A nurse is monitoring a fetal heart rate (FHR) pattern on her client in labor and notes a change from the earlier baseline FHR of 140 bpm to 168 bpm. The nurse is aware that which factors can result in fetal tachycardia? Select all that apply. -narcotic medication to maternal client -fetal movement -fetal distress -utero-placental insufficiency -maternal fever

fetal movement fetal distress utero-placental insufficiency maternal fever Explanation: An increase in the FHR (tachycardia) from the baseline can mean that there is fetal movement or some type of fetal distress related to a maternal fever or fetal hypoxia which can be the result of utero-placental insufficiency. Narcotics would lead to fetal bradycardia.

A nursing student is studying labor and delivery and has learned that the first stage of labor consists of which of the following phases? Select all that apply. -latent -pre-labor -active -transition -inactive

latent active transition Explanation: The first stage of labor includes three phases: latent, active, and transition.

The nurse is assessing the read-out of the external fetal monitor and notes late decelerations.
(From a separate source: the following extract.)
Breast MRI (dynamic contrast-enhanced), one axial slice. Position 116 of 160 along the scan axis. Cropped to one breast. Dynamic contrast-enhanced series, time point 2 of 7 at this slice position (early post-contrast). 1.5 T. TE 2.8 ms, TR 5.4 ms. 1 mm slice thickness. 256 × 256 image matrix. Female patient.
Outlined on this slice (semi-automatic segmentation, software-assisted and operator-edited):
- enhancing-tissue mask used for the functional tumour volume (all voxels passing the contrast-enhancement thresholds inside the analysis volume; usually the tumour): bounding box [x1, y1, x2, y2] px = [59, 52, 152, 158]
Which action should the nurse prioritize at this time? -notify the health care provider -reposition the client on either side -palpate for bladder fullness -do nothing, this is benign

reposition the client on either side Explanation: Deceleration may be related to compression on the maternal abdominal aorta and inferior vena cava and repositioning the woman to either her right or left side will remove the pressure and allow the blood flow to resume. If this is not effective then the nurse would look for other potential causes such as an infusion of oxytocics. If this is unsuccessful the RN and health care provider needs to be notified immediately. The fetus is not getting enough oxygen and needs intervention. Palpating for bladder fullness would not be appropriate at this time. This is a serious situation developing and needs prompt intervention.

The nurse is caring for four clients in labor. Which client would the nurse anticipate having continuous internal electronic fetal monitoring? -The client who is having back labor and desires to lay on her side -The client who is very restless and is moving around in the bed -The client who has had a previous cesarean section -The client who is having an uncomplicated labor

The client who is very restless and is moving around in the bed Explanation: The client who is restless and frequently changing positions is more likely to have continuous internal electronic fetal monitoring. This method provides data on the fetal heart rate. Depending upon the obstetric history, the client having back labor and the client with an uncomplicated labor may have intermittent fetal heart rate auscultation or external electronic fetal monitoring. The client who had a previous cesarean section would also have monitoring of uterine contraction intensity.